# WHAT TO DO
Restate word for word the entries below, starting with the line with "5. ✅ User feedback invaluable for improvement" and continuing through the line with "- 📧 **Technical". Include both of those lines and no others.
:: RECORD EXTRACTS ::
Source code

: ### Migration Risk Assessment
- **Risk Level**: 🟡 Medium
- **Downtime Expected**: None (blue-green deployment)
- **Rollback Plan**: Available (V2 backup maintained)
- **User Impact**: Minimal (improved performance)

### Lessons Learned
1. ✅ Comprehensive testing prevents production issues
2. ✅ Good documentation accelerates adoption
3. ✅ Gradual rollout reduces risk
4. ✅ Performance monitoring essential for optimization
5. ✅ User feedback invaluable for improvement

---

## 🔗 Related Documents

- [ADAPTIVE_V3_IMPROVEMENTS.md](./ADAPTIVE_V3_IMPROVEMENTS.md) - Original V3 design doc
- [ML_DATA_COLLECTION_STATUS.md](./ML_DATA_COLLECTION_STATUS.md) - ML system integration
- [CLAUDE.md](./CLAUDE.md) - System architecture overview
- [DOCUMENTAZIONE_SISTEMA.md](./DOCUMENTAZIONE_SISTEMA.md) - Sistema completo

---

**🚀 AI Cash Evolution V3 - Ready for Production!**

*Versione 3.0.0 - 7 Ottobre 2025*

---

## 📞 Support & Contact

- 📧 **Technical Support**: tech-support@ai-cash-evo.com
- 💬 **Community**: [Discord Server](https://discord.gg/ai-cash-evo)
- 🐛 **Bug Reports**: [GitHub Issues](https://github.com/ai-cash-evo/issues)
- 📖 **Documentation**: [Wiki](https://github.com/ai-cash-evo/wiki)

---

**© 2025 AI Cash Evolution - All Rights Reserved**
:::
# ANSWER BOX
5. ✅ User feedback invaluable for improvement

---

## 🔗 Related Documents

- [ADAPTIVE_V3_IMPROVEMENTS.md](./ADAPTIVE_V3_IMPROVEMENTS.md) - Original V3 design doc
- [ML_DATA_COLLECTION_STATUS.md](./ML_DATA_COLLECTION_STATUS.md) - ML system integration
- [CLAUDE.md](./CLAUDE.md) - System architecture overview
- [DOCUMENTAZIONE_SISTEMA.md](./DOCUMENTAZIONE_SISTEMA.md) - Sistema completo

---

**🚀 AI Cash Evolution V3 - Ready for Production!**

*Versione 3.0.0 - 7 Ottobre 2025*

---

## 📞 Support & Contact

- 📧 **Technical Support**: tech-support@ai-cash-evo.com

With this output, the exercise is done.